Dropout is a form of regularization that randomly drops some proportion of the nodes that feed into a fully connected layer (Figure 4-8). Here, dropping a node means that its contribution to the corresponding activation function is set to 0. Since there is no activation contribution, the gradients for dropped nodes drop to zero as well.

Figure 4-8.

Dropout randomly drops neurons from a network while training. Empirically, this technique often provides powerful regularization for network training.

The nodes to be dropped are chosen at random during each step of gradient descent. The underlying design principle is that the network will be forced to avoid “co-adaptation.” Briefly, we will explain what co-adaptation is and how it arises in non-regularized deep architectures. Suppose that one neuron in a deep network has learned a useful representation. Then other neurons deeper in the network will rapidly learn to depend on that particular neuron for information. This process will render the network brittle since the network will depend excessively on the features learned by that neuron, which might represent a quirk of the dataset, instead of learning a general rule.

Dropout prevents this type of co-adaptation because it will no longer be possible to depend on the presence of single powerful neurons (since that neuron might drop randomly during training). As a result, other neurons will be forced to “pick up the slack” and learn useful representations as well. The theoretical argument follows that this process should result in stronger learned models.

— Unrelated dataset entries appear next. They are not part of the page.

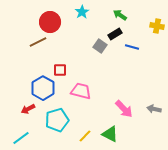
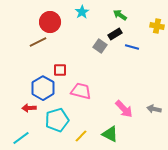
red arrow: moved 1 px right, 1 px up; rotated 24 degrees clockwise
yellow line: moved 4 px left
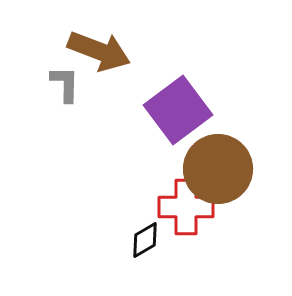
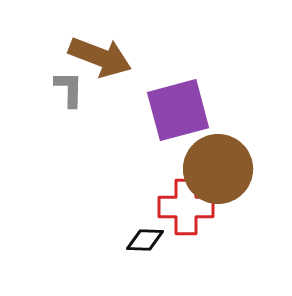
brown arrow: moved 1 px right, 6 px down
gray L-shape: moved 4 px right, 5 px down
purple square: rotated 22 degrees clockwise
black diamond: rotated 33 degrees clockwise
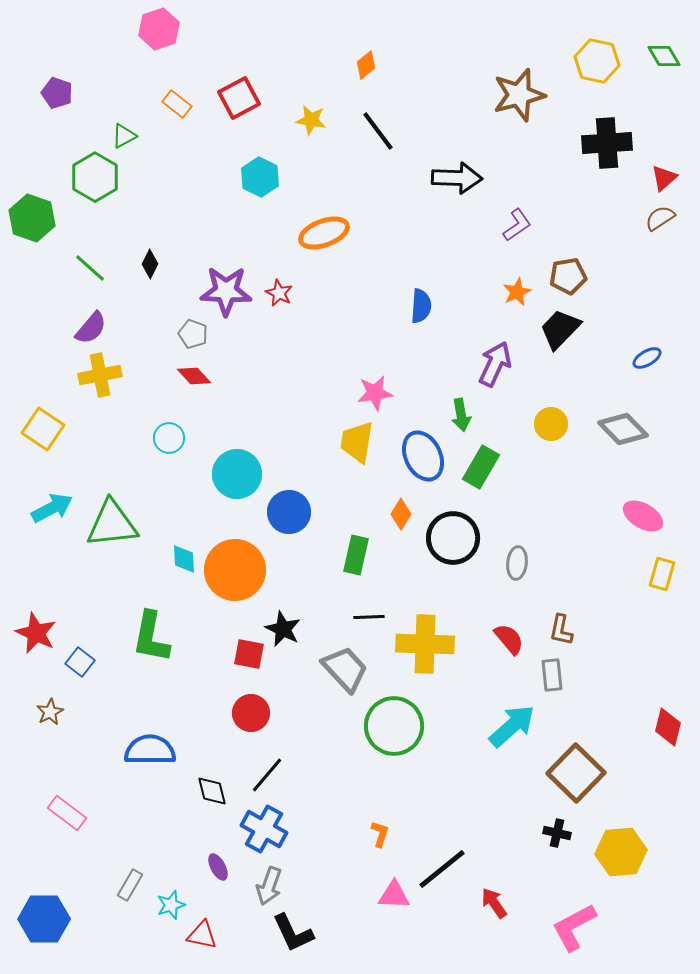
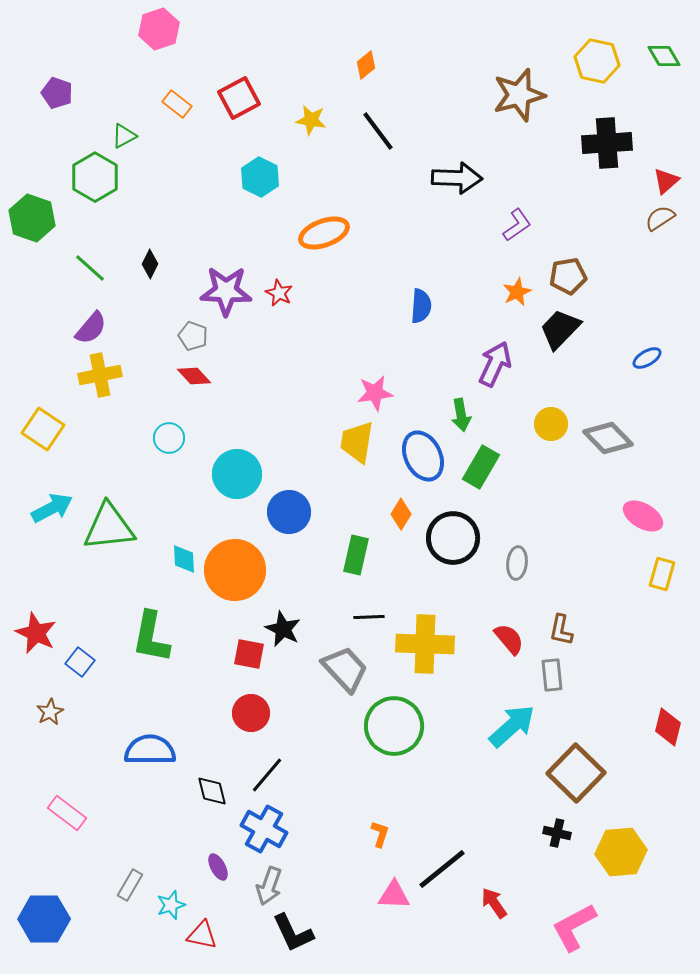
red triangle at (664, 178): moved 2 px right, 3 px down
gray pentagon at (193, 334): moved 2 px down
gray diamond at (623, 429): moved 15 px left, 9 px down
green triangle at (112, 524): moved 3 px left, 3 px down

In practice, dropout has a pair of empirical effects. First, it prevents the network from memorizing the training data; with dropout, training loss will no longer tend rapidly toward 0, even for very large deep networks. Next, dropout tends to slightly boost the predictive power of the model on new data. This effect often holds for a wide range of datasets, part of the reason that dropout is recognized as a powerful invention, and not just a simple statistical hack.

You should note that dropout should be turned off when making predictions. Forgetting to turn off dropout can cause predictions to be much noisier and less useful than they would be otherwise. We discuss how to handle dropout for training and predictions correctly later in the chapter.

How Can Big Networks Not Overfit?

One of the most jarring points for classically trained statisticians is that deep networks may routinely have more internal degrees of freedom than are present in the training data. In classical statistics, the presence of these extra degrees of freedom would render the model useless, since there will no longer exist a guarantee that the model learned is “real” in the classical sense.

How then can a deep network with millions of parameters learn meaningful results on datasets with only thousands of exemplars? Dropout can make a big difference here and prevent brute memorization. But, there’s also a deeper unexplained mystery in that deep networks will tend to learn useful facts even in the absence of dropout. This tendency might be due to some quirk of backpropagation or fully connected network structure that we don’t yet understand.